**Work item**
Pick out every line in the rows below that contains the word "toujours", and copy each of those lines in full.

**Entries supplied**
# # # # #
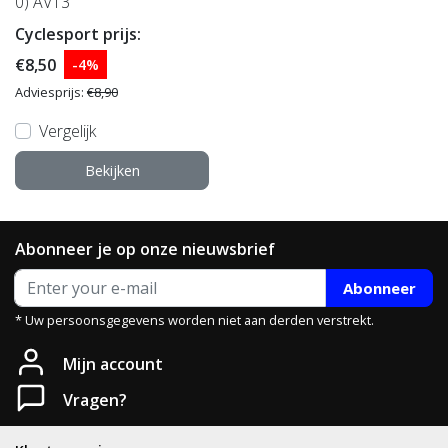
0) AV13
Cyclesport prijs:
€8,50
-4%
Adviesprijs:
€8,90
Vergelijk
Bekijken
Abonneer je op onze nieuwsbrief
Abonneer
* Uw persoonsgegevens worden niet aan derden verstrekt.
Mijn account
Vragen?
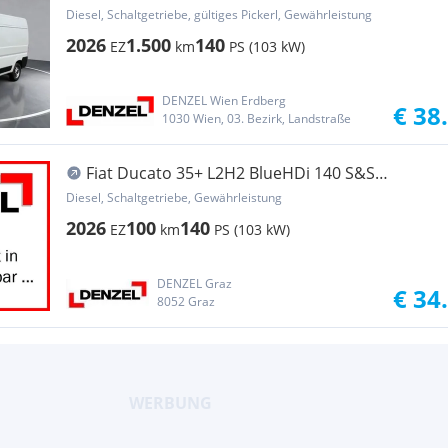
Kastenwagen
Diesel, Schaltgetriebe, gültiges Pickerl, Gewährleistung
2026
1.500
140
EZ
km
PS (103 kW)
DENZEL Wien Erdberg
€ 38
1030 Wien, 03. Bezirk, Landstraße
Fiat Ducato 35+ L2H2 BlueHDi 140 S&S
Transporter / Kastenwagen
Diesel, Schaltgetriebe, Gewährleistung
2026
100
140
EZ
km
PS (103 kW)
DENZEL Graz
€ 34
8052 Graz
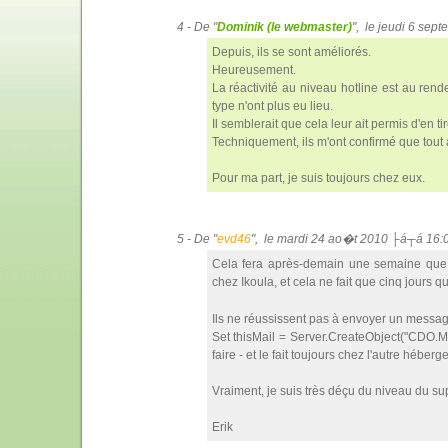
4 - De "
Dominik (le webmaster)
", le jeudi 6 se
Depuis, ils se sont améliorés.
Heureusement.
La réactivité au niveau hotline est au rende
type n'ont plus eu lieu.
Il semblerait que cela leur ait permis d'en 
Techniquement, ils m'ont confirmé que tout 
Pour ma part, je suis toujours chez eux.
5 - De "
evd46
", le mardi 24 ao�t 2010 ├á┬á 16:
Cela fera après-demain une semaine que j'
chez Ikoula, et cela ne fait que cinq jours 
Ils ne réussissent pas à envoyer un messag
Set thisMail = Server.CreateObject("CDO.M
faire - et le fait toujours chez l'autre héber
Vraiment, je suis très déçu du niveau du su
Erik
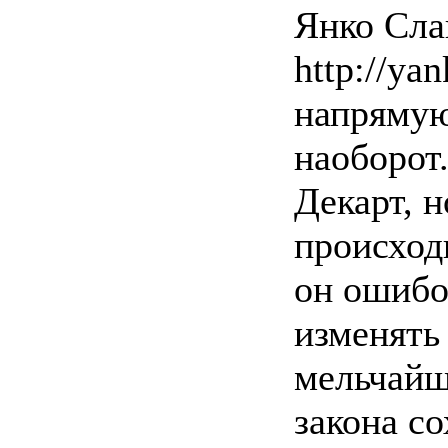
Янко Слав
http://yan
напрямую
наоборот.
Декарт, 
происход
он ошибо
изменять
мельчайш
закона со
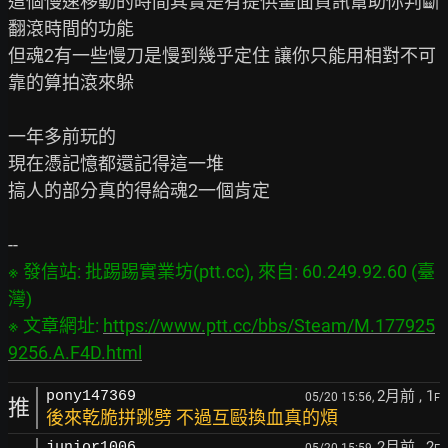
這個慢速移動的時間其實是有提供畫面資訊幫助你判斷
翻滾時間的功能

但魂2有一些慢刀是慢到幾乎定住 讓你只能用相對不可
靠的算拍滾來躲

一年多前玩的

現在憑記憶都還記得這一堆

搞人的部分真的得給魂2一個肯定

※ 發信站: 批踢踢實業坊(ptt.cc), 來自: 60.249.92.60 (臺
灣)

※ 文章網址: 
https://www.ptt.cc/bbs/Steam/M.177925
9256.A.F4D.html
2月前
, 1
pony147369
05/20 15:56,
F
推
後來乾脆拼跳劈 不過互毆換血真的煩
2月前
, 2
junior1006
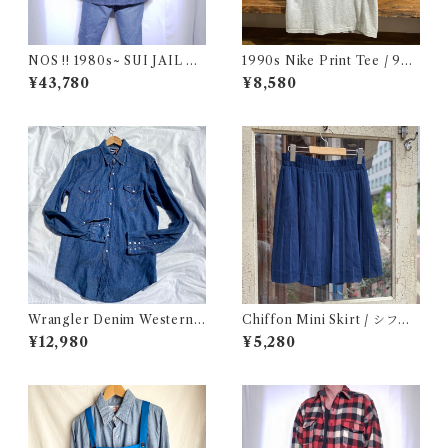
NOS !! 1980s~ SUI JAIL De
1990s Nike Print Tee / 90
nim Work Jacket with Stenc
年代 ナイキ プリント Tシャツ
¥43,780
¥8,580
il / USA 実物 デッドストック
古着
プリズナー デニム ジャケット
カバーオール ブランケット 古
着
Wrangler Denim Western S
Chiffon Mini Skirt / シフォ
hirt 16 1/2 Made in USA / ラ
ン ミニ プリーツ スカート 古
¥12,980
¥5,280
ングラー デニム ウエスタン シ
着
ャツ 古着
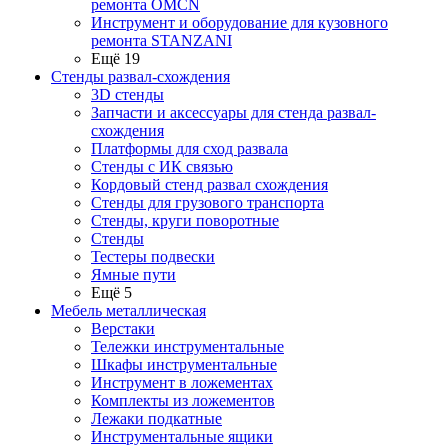
ремонта OMCN
Инструмент и оборудование для кузовного
ремонта STANZANI
Ещё 19
Стенды развал-схождения
3D стенды
Запчасти и аксессуары для стенда развал-
схождения
Платформы для сход развала
Стенды с ИК связью
Кордовый стенд развал схождения
Стенды для грузового транспорта
Стенды, круги поворотные
Стенды
Тестеры подвески
Ямные пути
Ещё 5
Мебель металлическая
Верстаки
Тележки инструментальные
Шкафы инструментальные
Инструмент в ложементах
Комплекты из ложементов
Лежаки подкатные
Инструментальные ящики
# # # # #
**Written answer**
Pour ma part, je suis toujours chez eux.
faire - et le fait toujours chez l'autre héber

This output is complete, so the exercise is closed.